AcademyKnowledge base

HungerSync build — Scoping & designing the discovery-assistant PoC

AIP-C01 / AIP-1.1 — applying the six-phase scoping methodology to HungerSync's discovery-and-ordering assistant. Feeds CS1.

The concept (provider-neutral)

Before committing to a generative-AI build, scope it as a time-boxed proof of concept: confirm the problem is a good fit for an FM, inventory the data, define go/no-go success metrics, address responsible-AI risks, time-box the work, and align stakeholders. Then select a model by requirements (modalities, accuracy, latency, cost) via comparative evaluation on your data, and justify it with a cost/value case.

The HungerSync problem (world-neutral)

Before HungerSync commits to the Peachtree pilot, it must prove that a conversational discovery-and-ordering assistant can get a stranded passenger fed faster and cheaper than today’s options (walk the concourse, or redeem a paper airline voucher at a counter) — without ever recommending an item that’s unavailable or unsafe for a stated allergy. This PoC validates feasibility before the contract clock starts.

Applying the six-phase scoping to HungerSync

1 — Problem fit. Conversational customer interaction + process automation: a strong FM fit. The guardrail: allergen safety and “is it actually available right now” are accuracy-critical, so the PoC keeps a human-checkable safety layer rather than fully autonomous high-stakes decisions.

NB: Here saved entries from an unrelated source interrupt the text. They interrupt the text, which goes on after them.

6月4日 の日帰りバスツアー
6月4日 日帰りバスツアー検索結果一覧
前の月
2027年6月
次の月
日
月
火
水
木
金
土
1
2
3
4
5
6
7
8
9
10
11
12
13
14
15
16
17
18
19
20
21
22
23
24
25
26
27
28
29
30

2 — Data. PoC corpus: vendor menus (messy free-text), a gate/terminal walk-time map, a dietary/allergen reference, and a sample of historical orders by route/time. No model training needed for the PoC; this is retrieval + prompting over current facts. (Menu-text cleanup is where light fine-tuning may later live — see ML2.)

3 — Success metrics (go/no-go). Time-to-resolution vs. the status-quo baseline; availability accuracy (recommended items are actually orderable); allergen-safety pass rate (target: zero unsafe recommendations on the test set); passenger CSAT; cost per resolved order. Go only if safety is perfect and time/cost beat the baseline.

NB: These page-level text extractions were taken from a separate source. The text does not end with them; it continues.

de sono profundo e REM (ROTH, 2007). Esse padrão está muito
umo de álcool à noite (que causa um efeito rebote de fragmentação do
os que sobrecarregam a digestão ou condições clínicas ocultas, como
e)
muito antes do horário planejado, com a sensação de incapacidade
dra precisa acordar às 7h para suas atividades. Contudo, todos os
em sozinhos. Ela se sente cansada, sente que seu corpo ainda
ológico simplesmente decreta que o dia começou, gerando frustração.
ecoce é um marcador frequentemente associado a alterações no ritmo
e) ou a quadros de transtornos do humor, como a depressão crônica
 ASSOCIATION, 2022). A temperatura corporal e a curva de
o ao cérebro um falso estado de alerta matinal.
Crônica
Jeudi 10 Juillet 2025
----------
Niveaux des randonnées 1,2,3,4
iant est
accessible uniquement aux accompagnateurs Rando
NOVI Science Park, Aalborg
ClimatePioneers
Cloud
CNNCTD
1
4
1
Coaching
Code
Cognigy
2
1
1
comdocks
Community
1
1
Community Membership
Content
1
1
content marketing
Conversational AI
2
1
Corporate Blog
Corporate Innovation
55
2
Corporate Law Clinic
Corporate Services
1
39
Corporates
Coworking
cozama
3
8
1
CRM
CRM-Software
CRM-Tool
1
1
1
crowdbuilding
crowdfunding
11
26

4 — Responsible AI. Allergen caution (bias toward refusing when unsure), no alcohol to minors, aggregate-first privacy (no individual PII in the PoC), and transparency (every recommendation cites the menu source it came from).

5 — Time-box. 2–8 weeks; weekly deliverables (wk1 corpus + KB; wk2 retrieval baseline; wk3 grounded answers + citations; wk4 eval harness + safety gate; later weeks hardening). Evaluation checkpoint each week.

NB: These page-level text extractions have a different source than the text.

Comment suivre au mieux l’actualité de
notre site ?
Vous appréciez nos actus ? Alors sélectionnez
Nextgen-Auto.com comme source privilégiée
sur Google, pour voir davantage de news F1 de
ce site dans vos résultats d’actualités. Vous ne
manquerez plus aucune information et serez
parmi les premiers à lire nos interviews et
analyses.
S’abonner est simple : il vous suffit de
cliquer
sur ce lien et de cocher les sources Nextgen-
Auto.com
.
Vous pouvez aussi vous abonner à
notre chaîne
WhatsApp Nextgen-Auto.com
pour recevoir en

6 — Stakeholders. Peachtree (airline wedge), Skyport (concessionaire data), the airport authority (gatekeeper), and representative passengers for CSAT.

Model selection

Requirements: text in/out now (vision later for an allergy-card photo); low latency (gate-side, anxious passenger); tight cost target (thin per-order margin). Run a comparative evaluation on a HungerSync test set of real passenger questions with ground-truth “correct, available, safe” answers — not public benchmarks. Favor a fast/cheap model for the live path, reserving a stronger model for hard cases.

COSTAR prompt (worked, for the assistant)

Context: passenger is at a specific gate during a delay; only current menus apply.
Objective: recommend 1–3 items that are available now and safe for stated needs.
Steps: check dietary/allergen constraints first; then availability; then proximity/prep-time.
Tone: brief, calm, concrete.
Audience: a hungry, time-pressured traveler.
Response: item, vendor, gate, prep-time, and the menu source cited; refuse if unsure.

(COSTAR = Context, Objective, Steps, Tone, Audience, Response — the actionable variant of the “Context/Observation/Specifics/Target/Action/Result” framing in the module notes.)

Cost / value

TCO vs. status quo (runner labor + abandoned-sale loss); cost per resolved order (token + retrieval); break-even on pilot volume. Strategic value: the airline voucher rail and the data exhaust that feeds the prediction layer.

Implementation on AWS (playthrough overlay — only place vendor names appear)

PoC on Amazon Bedrock; Bedrock Model Evaluation for the comparative model pick on the HungerSync test set.
IAM least-privilege roles; encryption in transit/at rest; CloudTrail + CloudWatch for API/usage/latency logging and cost visibility (Cost Explorer).
Bedrock Converse API token metrics for the cost-per-order math.

Maps to

Task statements: AIP-1.1 (analyze requirements & design); touches AIP-1.2 (model selection), AIP-1.6 (prompt/COSTAR), AIP-4.1 (cost) — those get their full HungerSync build in ML2 / CS5 / CS9.
Feeds case: CS1 — Designing HungerSync. Reuses exhibits: BMC, value-chain.